After months of hesitation, U.S. health officials now say that the Zika virus is indeed the cause of severe brain damage in the infants of some women who were infected with the virus during pregnancy.
A CDC review published online Wednesday in the New England Journal of Medicine describes evidence of what U.S. health officials now call a causal relationship between the virus and a severe form of microcephaly and intracranial calcifications.
The study marks a turning point in the current Zika outbreak, says Dr. Tom Frieden, chief of the CDC. “There’s still a lot that we don’t know, he says. “But there is no longer any doubt that Zika causes microcephaly.”
A causal link between the bite of a mosquito and brain malformations is unprecedented, he says. “And it is because this was so unprecedented that we have until now waited to say that we have concluded that there is a causal link.”
There was no single smoking gun, CDC officials say.
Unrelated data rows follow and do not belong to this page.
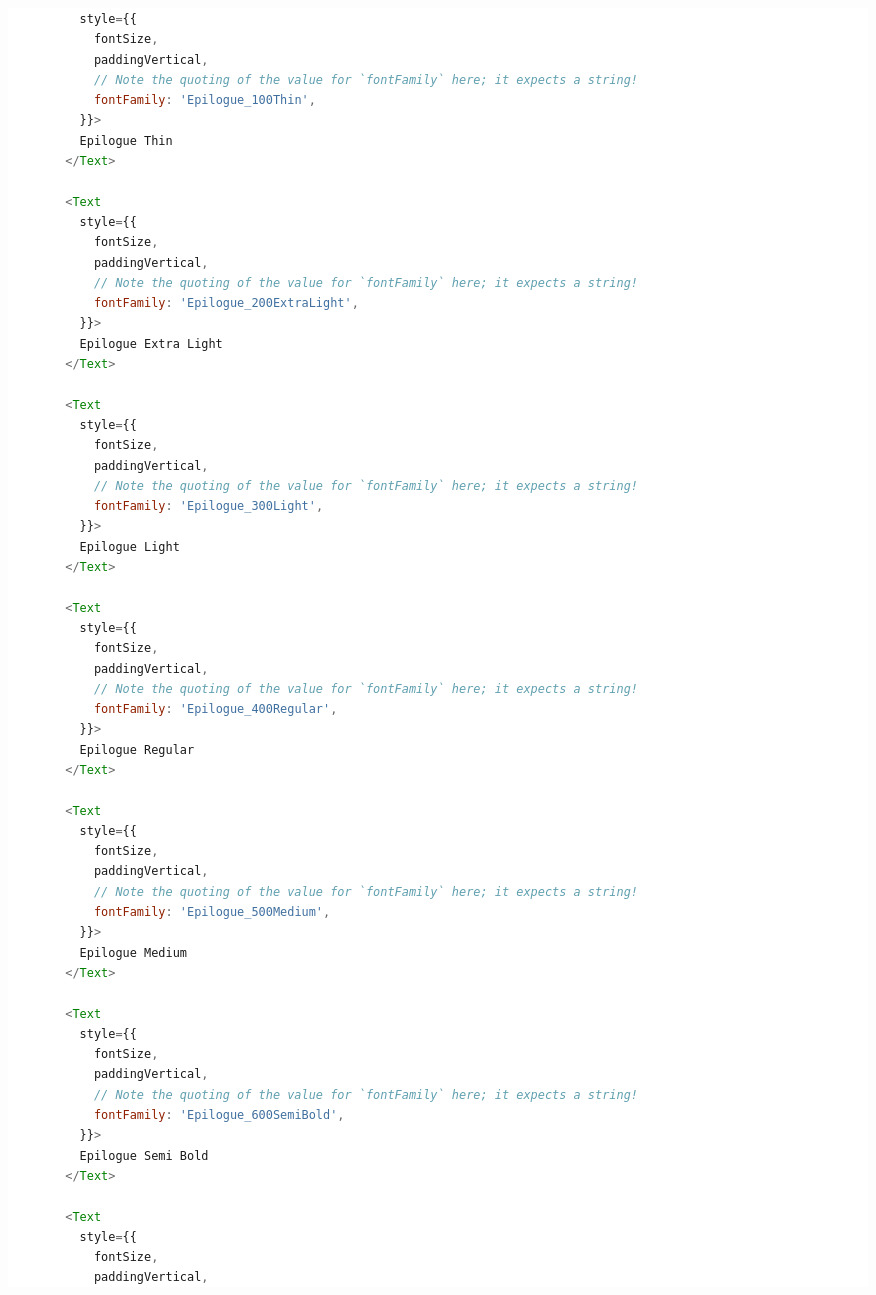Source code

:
 ```js
          style={{
            fontSize,
            paddingVertical,
            // Note the quoting of the value for `fontFamily` here; it expects a string!
            fontFamily: 'Epilogue_100Thin',
          }}>
          Epilogue Thin
        </Text>

        <Text
          style={{
            fontSize,
            paddingVertical,
            // Note the quoting of the value for `fontFamily` here; it expects a string!
            fontFamily: 'Epilogue_200ExtraLight',
          }}>
          Epilogue Extra Light
        </Text>

        <Text
          style={{
            fontSize,
            paddingVertical,
            // Note the quoting of the value for `fontFamily` here; it expects a string!
            fontFamily: 'Epilogue_300Light',
          }}>
          Epilogue Light
        </Text>

        <Text
          style={{
            fontSize,
            paddingVertical,
            // Note the quoting of the value for `fontFamily` here; it expects a string!
            fontFamily: 'Epilogue_400Regular',
          }}>
          Epilogue Regular
        </Text>

        <Text
          style={{
            fontSize,
            paddingVertical,
            // Note the quoting of the value for `fontFamily` here; it expects a string!
            fontFamily: 'Epilogue_500Medium',
          }}>
          Epilogue Medium
        </Text>

        <Text
          style={{
            fontSize,
            paddingVertical,
            // Note the quoting of the value for `fontFamily` here; it expects a string!
            fontFamily: 'Epilogue_600SemiBold',
          }}>
          Epilogue Semi Bold
        </Text>

        <Text
          style={{
            fontSize,
            paddingVertical,
```
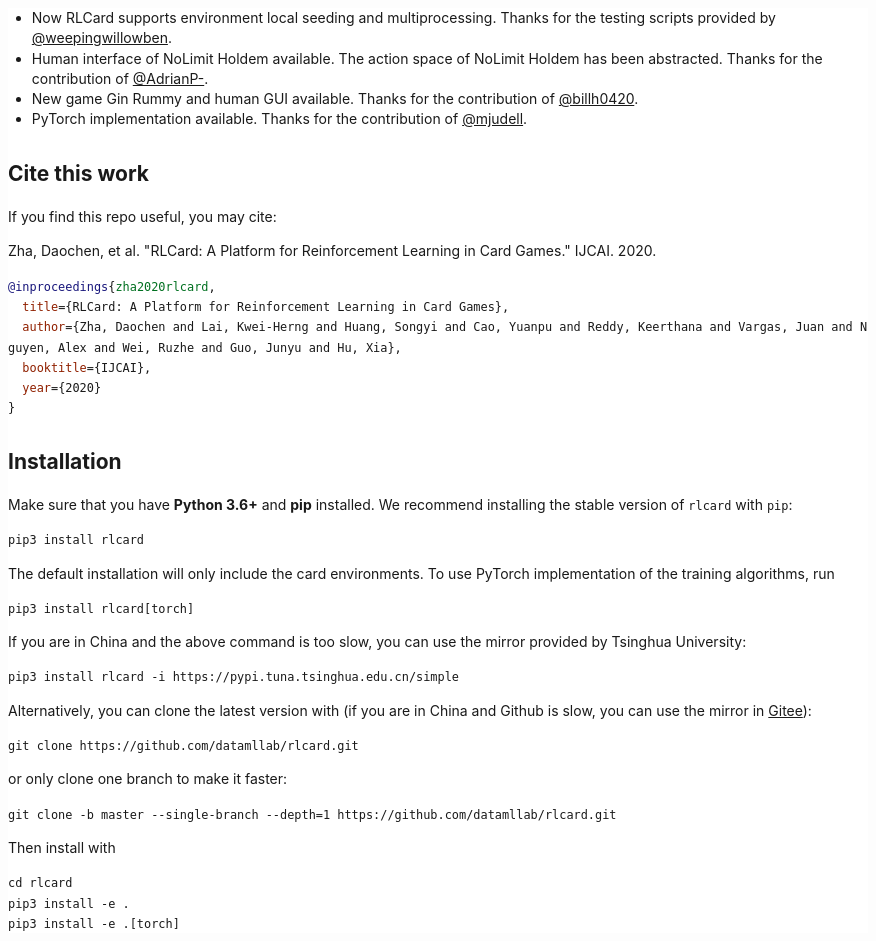 *   Now RLCard supports environment local seeding and multiprocessing. Thanks for the testing scripts provided by [@weepingwillowben](https://github.com/weepingwillowben).
*   Human interface of NoLimit Holdem available. The action space of NoLimit Holdem has been abstracted. Thanks for the contribution of [@AdrianP-](https://github.com/AdrianP-).
*   New game Gin Rummy and human GUI available. Thanks for the contribution of [@billh0420](https://github.com/billh0420).
*   PyTorch implementation available. Thanks for the contribution of [@mjudell](https://github.com/mjudell).

## Cite this work
If you find this repo useful, you may cite:

Zha, Daochen, et al. "RLCard: A Platform for Reinforcement Learning in Card Games." IJCAI. 2020.
```bibtex
@inproceedings{zha2020rlcard,
  title={RLCard: A Platform for Reinforcement Learning in Card Games},
  author={Zha, Daochen and Lai, Kwei-Herng and Huang, Songyi and Cao, Yuanpu and Reddy, Keerthana and Vargas, Juan and Nguyen, Alex and Wei, Ruzhe and Guo, Junyu and Hu, Xia},
  booktitle={IJCAI},
  year={2020}
}
```

## Installation
Make sure that you have **Python 3.6+** and **pip** installed. We recommend installing the stable version of `rlcard` with `pip`:

```
pip3 install rlcard
```
The default installation will only include the card environments. To use PyTorch implementation of the training algorithms, run
```
pip3 install rlcard[torch]
```
If you are in China and the above command is too slow, you can use the mirror provided by Tsinghua University:
```
pip3 install rlcard -i https://pypi.tuna.tsinghua.edu.cn/simple
```
Alternatively, you can clone the latest version with (if you are in China and Github is slow, you can use the mirror in [Gitee](https://gitee.com/daochenzha/rlcard)):
```
git clone https://github.com/datamllab/rlcard.git
```
or only clone one branch to make it faster:
```
git clone -b master --single-branch --depth=1 https://github.com/datamllab/rlcard.git
```
Then install with
```
cd rlcard
pip3 install -e .
pip3 install -e .[torch]
```
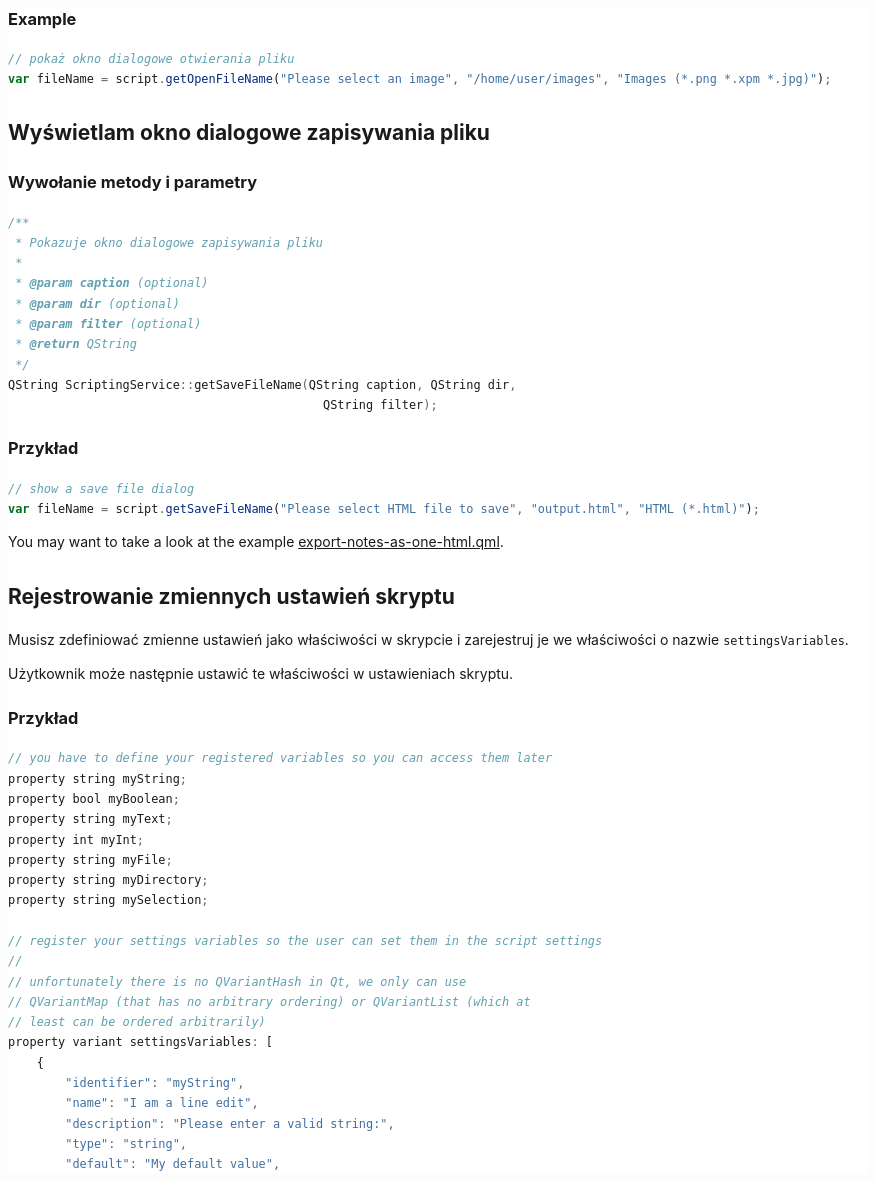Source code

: ### Example
```js
// pokaż okno dialogowe otwierania pliku
var fileName = script.getOpenFileName("Please select an image", "/home/user/images", "Images (*.png *.xpm *.jpg)");
```

Wyświetlam okno dialogowe zapisywania pliku
--------------------------

### Wywołanie metody i parametry
```cpp
/**
 * Pokazuje okno dialogowe zapisywania pliku
 *
 * @param caption (optional)
 * @param dir (optional)
 * @param filter (optional)
 * @return QString
 */
QString ScriptingService::getSaveFileName(QString caption, QString dir,
                                            QString filter);
```

### Przykład
```js
// show a save file dialog
var fileName = script.getSaveFileName("Please select HTML file to save", "output.html", "HTML (*.html)");
```

You may want to take a look at the example [export-notes-as-one-html.qml](https://github.com/pbek/QOwnNotes/blob/main/docs/scripting/examples/export-notes-as-one-html.qml).

Rejestrowanie zmiennych ustawień skryptu
-------------------------------------

Musisz zdefiniować zmienne ustawień jako właściwości w skrypcie i zarejestruj je we właściwości o nazwie `settingsVariables`.

Użytkownik może następnie ustawić te właściwości w ustawieniach skryptu.

### Przykład
```js
// you have to define your registered variables so you can access them later
property string myString;
property bool myBoolean;
property string myText;
property int myInt;
property string myFile;
property string myDirectory;
property string mySelection;

// register your settings variables so the user can set them in the script settings
//
// unfortunately there is no QVariantHash in Qt, we only can use
// QVariantMap (that has no arbitrary ordering) or QVariantList (which at
// least can be ordered arbitrarily)
property variant settingsVariables: [
    {
        "identifier": "myString",
        "name": "I am a line edit",
        "description": "Please enter a valid string:",
        "type": "string",
        "default": "My default value",
```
Dr. Sonja Rasmussen, editor-in-chief of CDC’s Morbidity and Mortality Weekly Report and an author on the report, says the conclusion came from looking systematically through the accumulating evidence.
The team used two approaches to confirm the link. The first method involved finding an overlap between a rare exposure and a rare defect. It was the same approach used years ago to confirm the effects of rubella on a pregnancy, and the same used to characterize fetal alcohol syndrome.